=== WHAT YOU SHOULD DO ===
Return all the data verbatim but without images.

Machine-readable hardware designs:
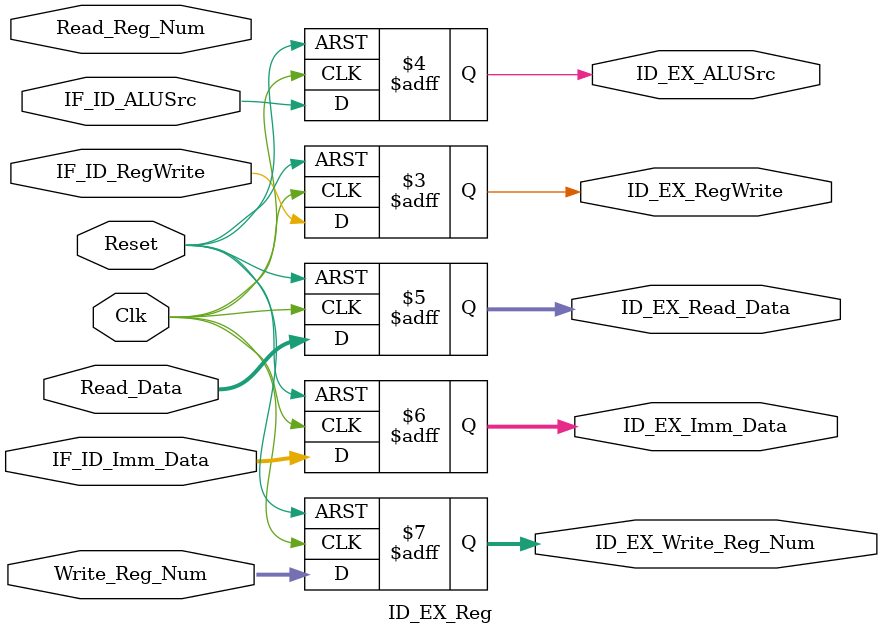
<source format=v>
`timescale 1ns / 1ps
module ID_EX_Reg(
	input Clk, 
	input Reset, 
	input IF_ID_RegWrite, 
	input IF_ID_ALUSrc, 
	input [7:0] Read_Data, 
	input [7:0] IF_ID_Imm_Data, 
	input [2:0] Read_Reg_Num, 
	input [2:0] Write_Reg_Num,
	
	output reg ID_EX_RegWrite, 
	output reg ID_EX_ALUSrc, 
	output reg [7:0] ID_EX_Read_Data, 
	output reg [7:0] ID_EX_Imm_Data, 
	output reg [2:0] ID_EX_Write_Reg_Num
    );
	 
	 always @(posedge Clk, posedge Reset)
	 begin
		if(Reset == 1)
		begin
			ID_EX_RegWrite <=0;
			ID_EX_ALUSrc <=0;
			ID_EX_Read_Data <=0; 
			ID_EX_Imm_Data <=0;
			ID_EX_Write_Reg_Num <=0;
		end
		
		else
		begin
			ID_EX_RegWrite <= IF_ID_RegWrite;
			ID_EX_ALUSrc <= IF_ID_ALUSrc;
			ID_EX_Read_Data <= Read_Data; 
			ID_EX_Imm_Data <= IF_ID_Imm_Data;
			ID_EX_Write_Reg_Num <= Write_Reg_Num;
		end
	 end


endmodule

</source>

=== THE COMPLETED TASK ===
<source format=v>
`timescale 1ns / 1ps
module ID_EX_Reg(
	input Clk, 
	input Reset, 
	input IF_ID_RegWrite, 
	input IF_ID_ALUSrc, 
	input [7:0] Read_Data, 
	input [7:0] IF_ID_Imm_Data, 
	input [2:0] Read_Reg_Num, 
	input [2:0] Write_Reg_Num,
	
	output reg ID_EX_RegWrite, 
	output reg ID_EX_ALUSrc, 
	output reg [7:0] ID_EX_Read_Data, 
	output reg [7:0] ID_EX_Imm_Data, 
	output reg [2:0] ID_EX_Write_Reg_Num
    );
	 
	 always @(posedge Clk, posedge Reset)
	 begin
		if(Reset == 1)
		begin
			ID_EX_RegWrite <=0;
			ID_EX_ALUSrc <=0;
			ID_EX_Read_Data <=0; 
			ID_EX_Imm_Data <=0;
			ID_EX_Write_Reg_Num <=0;
		end
		
		else
		begin
			ID_EX_RegWrite <= IF_ID_RegWrite;
			ID_EX_ALUSrc <= IF_ID_ALUSrc;
			ID_EX_Read_Data <= Read_Data; 
			ID_EX_Imm_Data <= IF_ID_Imm_Data;
			ID_EX_Write_Reg_Num <= Write_Reg_Num;
		end
	 end


endmodule

</source>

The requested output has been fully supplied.